I don’t blame social media or journalism for this. I think it is a product of much bigger social and political forces at work in our post-ideological age. In many ways it is to be welcomed if people resist received wisdom and imposed frameworks and have a choice of more divergent perspectives.
But as journalism reinvents itself I think that it is important that it looks at this powerful mix of emotion and relativism and asks how best an aspiration to objectivity might be fostered in this environment.
It certainly isn’t by insisting that the authorities know best — let alone the journalistic authorities.
I also don’t want to panic. Funnily enough objectivity is making a comeback.
Look at the boom in data journalism based on facts.
Look at new visual narrative makers like Vice. Yes, they feature personable young reporters telling you what’s happening out there in an informal style. But by avoiding the usual formula they are getting out of the way and allow the public to see stories more directly.
Go read Buzzfeed. It’s famous for its cats but look at their burgeoning news content. Yes, they use lots of pictures and often they are quite witty. But the actual reporting is remarkably straight.
So along with the emotion people want more facts and reliable narratives — this is not a contradiction.
This is what I call networked journalism. At its heart is the human factor because the audience is now part of the process. There is no going back. But if everything is subjective then nothing is false and nothing is true. Subjective journalism is fine as long as it is overt and if it is not always affirmative journalism. Journalism is supposed to challenge cognitive biases not reinforce them. It must also be self-critical and self-reflexive as well as being critical of others.
For me the key principle in this — for the citizen as well as the journalist- is transparency.
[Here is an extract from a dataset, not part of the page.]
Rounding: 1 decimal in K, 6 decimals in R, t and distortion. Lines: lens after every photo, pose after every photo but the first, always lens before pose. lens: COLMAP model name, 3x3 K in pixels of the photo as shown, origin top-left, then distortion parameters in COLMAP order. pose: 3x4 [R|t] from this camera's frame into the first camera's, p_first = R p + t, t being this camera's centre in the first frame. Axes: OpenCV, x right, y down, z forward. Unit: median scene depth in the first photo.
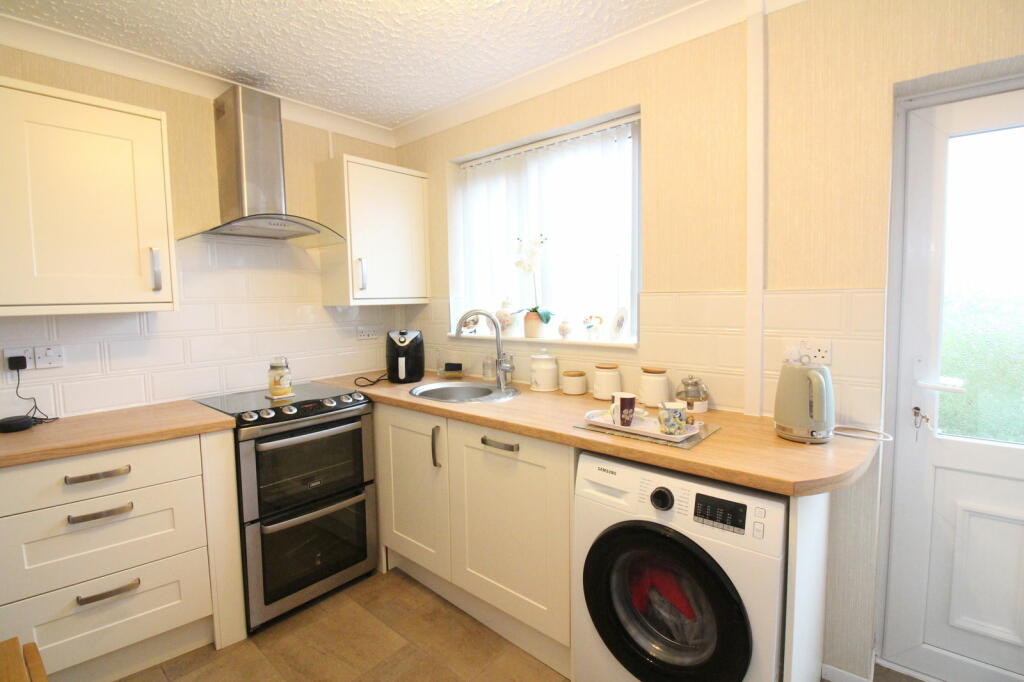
lens RADIAL K [[478.0, 0, 512.0], [0, 478.0, 341.0], [0, 0, 1]] dist [-0.000932, -0.000028]
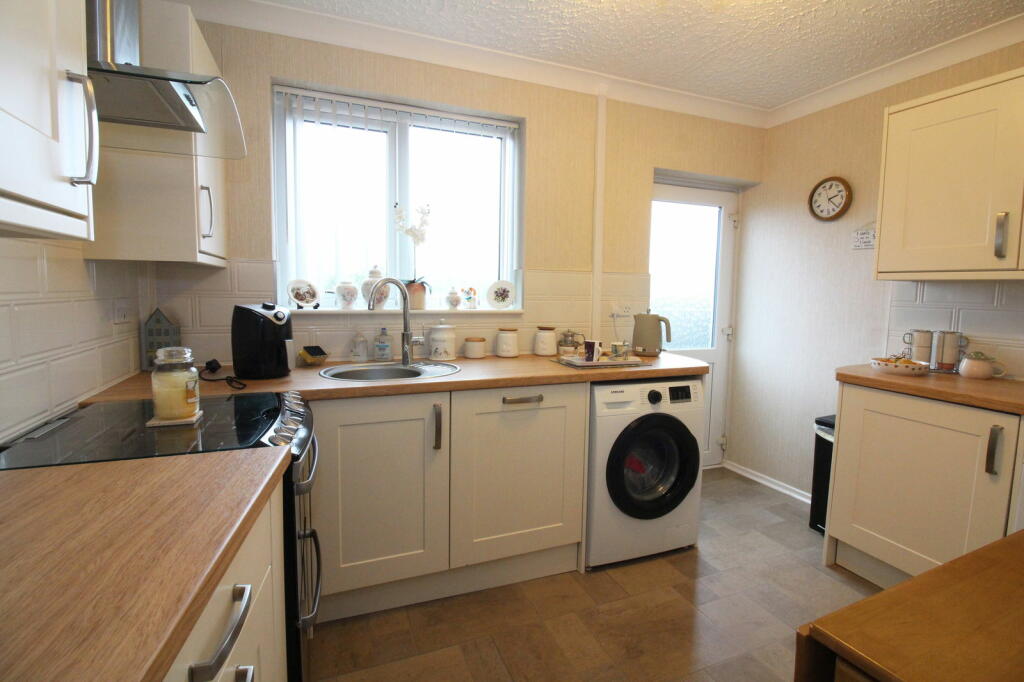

Transparency is the new objectivity. And how that works is the subject for a whole new lecture.
And what about the science?
We need to know much more about the role of emotion and the consequences:
- the ontology of data,
- the political economy of identity when privacy goes public
- the sociology of influence when power is redistributed emotionally.
At the moment journalists don’t understand how the technology works in this context. We don’t know the detail of algorithms created by the digital intermediaries that drive search and sharing. Perhaps science — and not just computer science — can also help to build algorithms that encourage serendipity, that foster media literacy and even protect us from emotional harm? We need more evidence-based analysis of what Zizi Papcharissi calls ‘affective publics’. What motivates attention and agency related to media?
At the moment we have what Andrew Chadwick called a ‘hybrid media’ system blended between linear legacy journalism and the new socialised, networked news media. There is much more change to come. But the trend is clear: towards more mobile, personalised and emotionally-driven news media. And the challenge for the networked journalist is also clear: how best to sustain the ethical, social and economic value of journalism in this new emotionally networked environment.